After that final fix all of our tests pass:

$ cargo test
    Finished test [unoptimized + debuginfo] target(s) in 52.06s
     Running target/debug/deps/my_fibonacci-e9bfbebb80b3a5bf

running 1 test
test fibonacci_test ... ok

test result: ok. 1 passed; 0 failed; 0 ignored; 0 measured; 0 filtered out

     Running target/debug/deps/fibonacci_test-e98d85aab754d963

running 1022 tests
...............................................................................
...............................................................................
...............................................................................
...............................................................................
...............................................................................
...............................................................................
...............................................................................
...............................................................................
...............................................................................
...............................................................................
...............................................................................
...............................................................................
..........................................................................
test result: ok. 1022 passed; 0 failed; 0 ignored; 0 measured; 0 filtered out

Differential Oracle

We could also try to use the less-efficient, recursive method to check our implementation. It's easy to understand and implement:

#![allow(unused)]
fn main() {
fn fibonacci_reccursive(n: u64) -> Option<u64> {
    match n {
        0 => Some(0),
        1 => Some(1),
        _ => fibonacci_reccursive(n - 1)?.checked_add(fibonacci_reccursive(n - 2)?),
    }
}
}

The problem with that approach is it ends up being way too slow for larger numbers, even in --release mode.

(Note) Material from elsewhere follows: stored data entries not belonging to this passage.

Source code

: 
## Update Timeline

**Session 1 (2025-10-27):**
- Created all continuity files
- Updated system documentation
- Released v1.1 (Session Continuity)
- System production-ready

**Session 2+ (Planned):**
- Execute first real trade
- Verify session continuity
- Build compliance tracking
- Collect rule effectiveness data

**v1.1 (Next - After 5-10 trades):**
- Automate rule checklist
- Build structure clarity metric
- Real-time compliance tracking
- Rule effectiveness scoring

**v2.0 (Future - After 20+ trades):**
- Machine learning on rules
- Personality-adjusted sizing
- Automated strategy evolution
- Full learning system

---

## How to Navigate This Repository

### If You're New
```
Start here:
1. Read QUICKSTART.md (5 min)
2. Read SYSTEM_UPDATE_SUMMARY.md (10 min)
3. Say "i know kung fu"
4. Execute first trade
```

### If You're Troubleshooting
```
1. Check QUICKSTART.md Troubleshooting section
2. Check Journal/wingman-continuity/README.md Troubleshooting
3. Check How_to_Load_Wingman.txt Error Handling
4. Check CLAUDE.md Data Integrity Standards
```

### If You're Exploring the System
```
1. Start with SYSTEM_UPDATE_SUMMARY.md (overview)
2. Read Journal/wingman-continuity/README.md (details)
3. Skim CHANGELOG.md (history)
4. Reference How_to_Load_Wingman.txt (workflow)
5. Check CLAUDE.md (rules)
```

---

Another option is to use a 3rd party implementation. Doing a quick search on crates.io results in a crate that implements the fibonacci sequence. There's also a problem with that: the crate actually has the same bug as our implementation. It skips the first two values in the sequence 0 and 1.

Conclusion

The takeaway is some thought needs to go into how to test your implementation effectively. Often times, combining multiple approaches will provide the best result.